Don’t get me wrong, finishing my novel, including editing, publication and post-publication promotion was an energy intensive, but exciting and ultimately rewarding process.
I’ve also written some smaller pieces since the beginning of the year as well as trying to finish off a middle-grade children’s book that’s been bubbling away for a long time.
All of it has left me feeling more drained than I expected. The build-up to publication, especially, was huge and I think I’m feeling the after-effects of this whole process.
So, what do you do when you want/need to keep writing but the ideas and energy to write has vanished?
Well, besides reading a lot, working and trying to write something new, I finished the book ‘Bird by Bird’ by Anne Lamott and I found some inspiration in her reality-infused words.

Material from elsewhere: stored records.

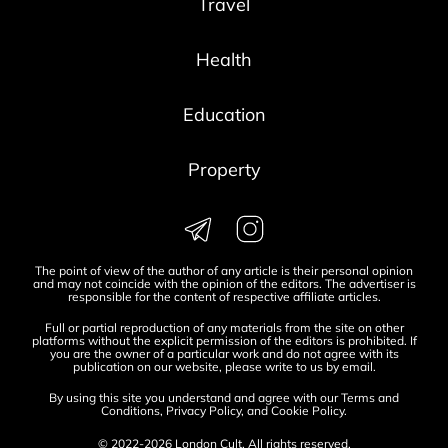
Travel
Health
Education
Property
The point of view of the author of any article is their personal opinion
and may not coincide with the opinion of the editors. The advertiser is
responsible for the content of respective affiliate articles.
Full or partial reproduction of any materials from the site on other
platforms without the explicit permission of the editors is prohibited. If
you are the owner of a particular work and do not agree with its
publication on our website, please write to us by
email
.
By using this site you understand and agree with our
Terms and
Conditions
,
Privacy Policy
, and
Cookie Policy
.
© 2022-2026 London Cult. All rights reserved.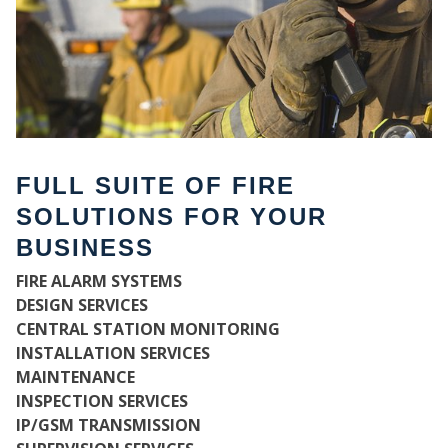
FULL SUITE OF FIRE
SOLUTIONS FOR YOUR
BUSINESS
FIRE ALARM SYSTEMS
WH
DESIGN SERVICES
CENTRAL STATION MONITORING
INSTALLATION SERVICES
MAINTENANCE
INSPECTION SERVICES
IP/GSM TRANSMISSION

For instance, she says, life is short; think about how you’d most like to spend your time and do more of that. If you can’t/don’t want to write, then read for a time and write a little bit every day instead of the big word count commitment writing a full-length novel demands.
So, I tried this and it works like magic. I’ve set myself a goal to write 300 words a day (not the 1000 it took me to get the words down to write my novel). Today, magically, I wrote 3500! Taking the pressure off having to write the big word count helps me keep my hand in the process – something is better than nothing after all.
The other thing that’s worked wonders is taking a physical break, a complete change of scene. Last year, Melbourne experienced one of the world’s harshest and, until then, longest lockdowns. I am grateful for where I live but the four walls sameness was not good creatively or spiritually.
I promised myself I’d take a trip to the desert to visit family as soon as I could. That’s where I am now. Although I’ve been helping family out where I can, seeing different scenery and interacting with a new environment has been a tonic.
The third thing that’s really helped me through this slump is to have a 2nd hobby. I discovered photography a few years ago and I just love capturing images of the landscape – big vistas and small. What I love about photography (and this applies to any hobby) is the ability to lose myself in the process itself; and while losing myself, I give my subconscious a chance to work it’s own particular magic.
I hope these tips help you with any creative block you might have.